Dès lors, pour maintenir ce mode de coordination par ajustement mutuel, et renforcer son efficacité, le directeur décide de manager directement les relations affinitaires. Concrètement, en concertation avec son équipe, il maintient un espace de convivialité, non pour des fins fonctionnelles, mais « pour favoriser des échanges informels en partageant le café et en prenant des pauses ». Surtout, il est décidé d’introduire des critères de sociabilité et de sympathie dans le processus de recrutement, aussi importants que les critères traditionnels de compétence des candidats. 

Ici, le management des relations affinitaires vient donc s'immiscer dans des prises de décision relevant habituellement du fonctionnel. Il apparaît clairement que l’équipe manage ses relations affinitaires pour préserver son mode de coordination par ajustement mutuel.

Un levier managérial  

Transposées dans d’autres domaines d’activité, ces nouvelles formes organisationnelles, caractérisées par moins de hiérarchie et plus d’ajustements informels, répondent mieux à un contexte géo-économique où tout change très vite et où il faut sans cesse s’adapter, sans devoir en référer à l’échelon supérieur. « C’est un vrai levier managérial, assurent Laura D'Hont et Benoît Gérard. Beaucoup d’entreprises gèrent déjà les relations affinitaires dans ce but de coordination. Au-delà des bons sentiments, le développement des relations affinitaires répond à une utilité fonctionnelle. » 

Laura D’Hont a réalisé sa thèse en sciences de gestion à l’Université Paris-Dauphine (2016). Elle est actuellement professeur de management à l’ISG Business School et travaille avec la chaire Confiance et Management de Dauphine. Ses recherches concernent principalement les relations affinitaires au travail et leur rôle dans les équipes de travail, les équipes entrepreneuriales, les communautés de pratiques et les services administratifs. Elle s’intéresse plus récemment au management par la confiance.

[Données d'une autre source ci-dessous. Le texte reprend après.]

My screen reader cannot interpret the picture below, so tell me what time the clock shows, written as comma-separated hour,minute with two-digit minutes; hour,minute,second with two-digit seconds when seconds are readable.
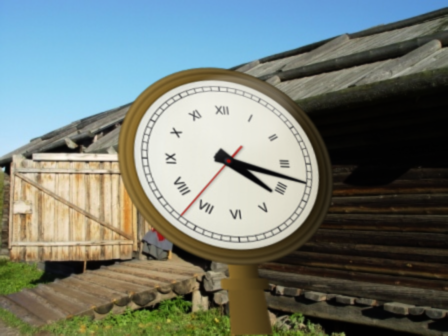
4,17,37
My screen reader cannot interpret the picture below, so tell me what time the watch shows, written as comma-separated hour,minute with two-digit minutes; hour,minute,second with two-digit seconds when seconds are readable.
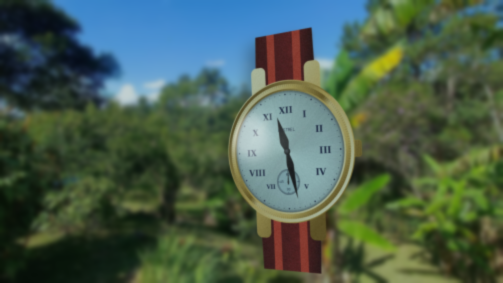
11,28
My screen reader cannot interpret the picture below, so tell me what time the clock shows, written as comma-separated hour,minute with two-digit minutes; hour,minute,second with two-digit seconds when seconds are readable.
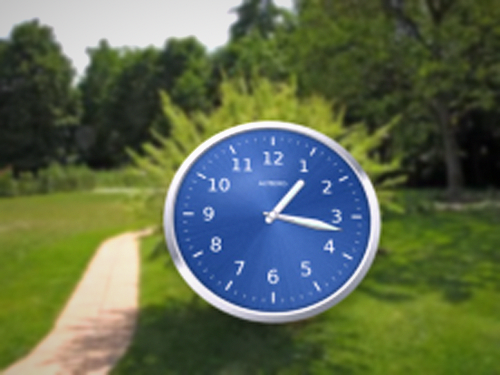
1,17
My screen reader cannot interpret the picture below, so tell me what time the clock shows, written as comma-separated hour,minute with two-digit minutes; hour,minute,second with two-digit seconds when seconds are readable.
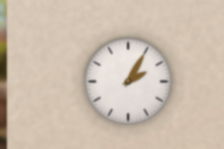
2,05
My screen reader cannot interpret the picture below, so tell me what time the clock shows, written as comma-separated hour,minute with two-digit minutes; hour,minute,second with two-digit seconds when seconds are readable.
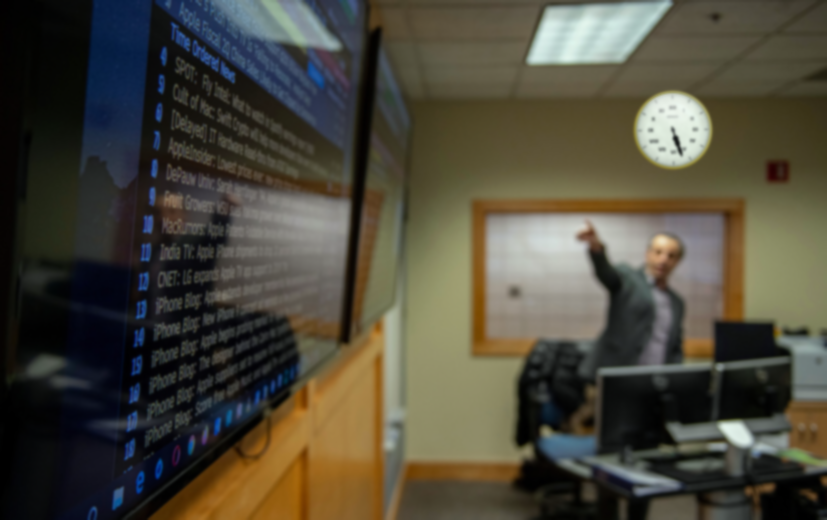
5,27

Benoît Gérard est maître de conférences à l'Université Paris-Dauphine et membre du laboratoire DRM (Dauphine Recherches en Management) - URM CNRS 7088 et en particulier de l'équipe MOST (Marchés-Organisations-Sociétés-Technologies). De manière générale, ses travaux de recherche concernent les relations de coopération et de compétition dans les organisations. Il est également responsable du Master 202 - Contrôle, Gouvernance et Stratégies de l'Université Paris-Dauphine.